Dato’ Akhmad Elvian, DPMP (Sejarawan Penerima Anugerah Kebudayaan Indonesia)
Bekaespedia.com _ Bentuk kampung di pulau Bangka sebagai daerah Sindang (dipimpin oleh raja kecil seperti depati dan batin yang bebas atau vryheren), biasanya kampong berbentuk bersegi empat atau bujur sangkar dan kampung dikelilingi oleh benteng pada sisi luar pemukiman, terbuat dari parit galian (benteng tanah) dan berpagar kayu.
Kampung merupakan pemukiman yang nyaman dan rapi, meskipun kecil, dan umumnya rumah mengangkat (ditinggikan) beberapa kaki dari tanah (maksudnya rumah panggung), serta rumah kepala (lengan, gegading, batin, depati) berada di bagian tengah.
Orang-orang kampung karena merupakan bagian dari masyarakat yang tinggal di pulau/pesisir, mereka cenderung, memiliki semangat dan kemampuan untuk mempertahankan diri dari terobosan (serbuan/serangan) bajak laut (Court, 1821:203).
Sebagai salah satu contoh adalah kampung Serdang yang berjarak 17 paal (1paal=1.851,85 m) dari Toboali, rumah-rumah sebagian besar memiliki penampilan yang baik, dibangun berbentuk persegi dan besar, di tengah kampung berdiri Balai yang besar terbuat dari kayu. Sejauh ini yang terbesar yang saya lihat di Banka (pulau Bangka).

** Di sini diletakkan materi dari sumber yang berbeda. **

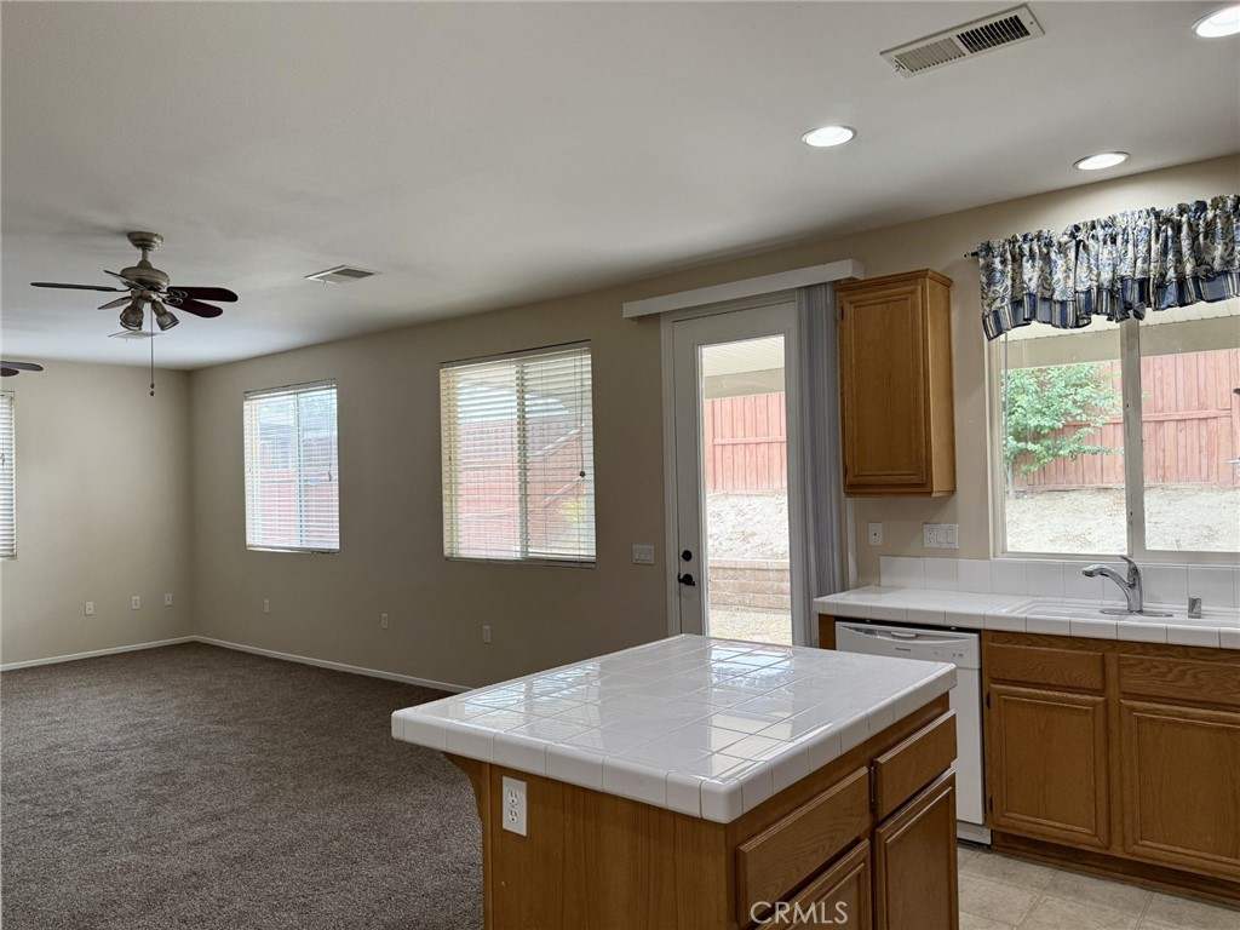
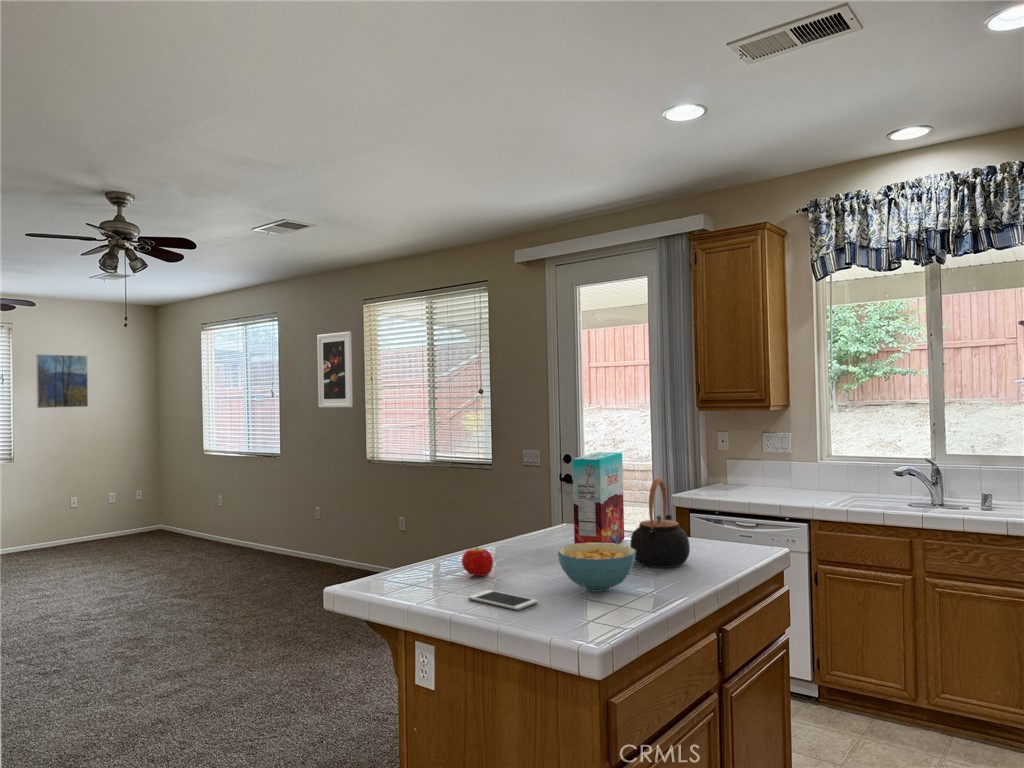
+ cereal bowl [557,543,636,593]
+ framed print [35,353,89,409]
+ cereal box [572,451,625,544]
+ cell phone [467,589,539,611]
+ teapot [629,477,691,569]
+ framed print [316,331,354,408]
+ fruit [461,545,494,577]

Kampung ini pada Tahun 1846 Masehi sangat teratur dan makmur. Mereka telah banyak menderita ketika kampung mereka di dekat sungai Kapo (maksudnya sungai Kepo) diserang kapal bajak laut (Lange, 1850:95). Tampaknya kampung Serdang awalnya berada dekat sungai Kepo dan dekat dengan muara sungai di Laut Jawa, terletak di lubuk Balaikambang, sekarang letaknya di antara Desa Serdang dan Desa Jeriji yang merupakan daerah kekuasaan Batin Jiwad (Elvian,2010), karena diserang Bajak laut kampung Serdang kemudian dipindahkan oleh penduduknya ke lokasi kampung yang sekarang.